## Source

Confetti falls over Isela Anahí Santiago Morales during her 15th birthday party at a stadium in Axtla de Terrazas, Mexico, Saturday, Aug. 23, 2025, organized by the community after her father's social media appeal drew support following her first sparsely attended celebration. (AP Photo/Mauricio Palos)
Confetti falls over Isela Anahí Santiago Morales during her 15th birthday party at a stadium in Axtla de Terrazas, Mexico, Saturday, Aug. 23, 2025, organized by the community after her father's social media appeal drew support following her first sparsely attended celebration. (AP Photo/Mauricio Palos)

Cameras flashed and reporters crowded around 15-year-old Isela Anahí Santiago Morales as she stepped from a vintage car into the pouring rain. Her friends formed a cordon so she could make it to the stage.

The daughter of local garbage collectors, dressed in a voluminous pink gown, looked both overwhelmed and exhausted.

Just six weeks earlier, Isela’s quinceañera — a traditional coming-of-age celebration in Latin America that marks a girl’s 15th birthday — had gone almost unnoticed. Her parents had prepared food and invited friends, but, she recalled, “Some didn’t come. My dad said we couldn’t let the food go to waste, so he posted on Facebook that we had enough left for 40 people.”

## Material supplied
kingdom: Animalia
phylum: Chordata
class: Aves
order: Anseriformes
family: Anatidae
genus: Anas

## Required actions
A – According to the quinceañera article, why did Isela's father post on Facebook after her first celebration? Answer in one to three sentences.
B – In the quinceañera article, rewrite the passage starting with "Cameras flashed and" and going on through "to the stage.", putting "white limousine" in place of "vintage car".
C – Carry on the article about Isela's quinceañera from the point where it stops.

## The responses
A – Some of the invited friends didn't come, so there was food left over. He said they couldn't let it go to waste, so he posted that they had enough left for 40 people.

B –
Cameras flashed and reporters crowded around 15-year-old Isela Anahí Santiago Morales as she stepped from a white limousine into the pouring rain. Her friends formed a cordon so she could make it to the stage.

C –
That simple post transformed her life.

Isela lives with her parents and sister in a modest wooden house with a tin roof in Axtla de Terrazas, a town of about 32,000 in the central state of San Luis Potosi. Her mother is of Nahuatl heritage and her parents earn a living collecting garbage. They had stretched their savings to host a small party on July 9.

But when the turnout was scant, the disappointment was sharp.

Quinceañeras hold deep cultural weight across Mexico and Latin America, representing a symbolic passage from childhood into womanhood. Families often save for years to host them.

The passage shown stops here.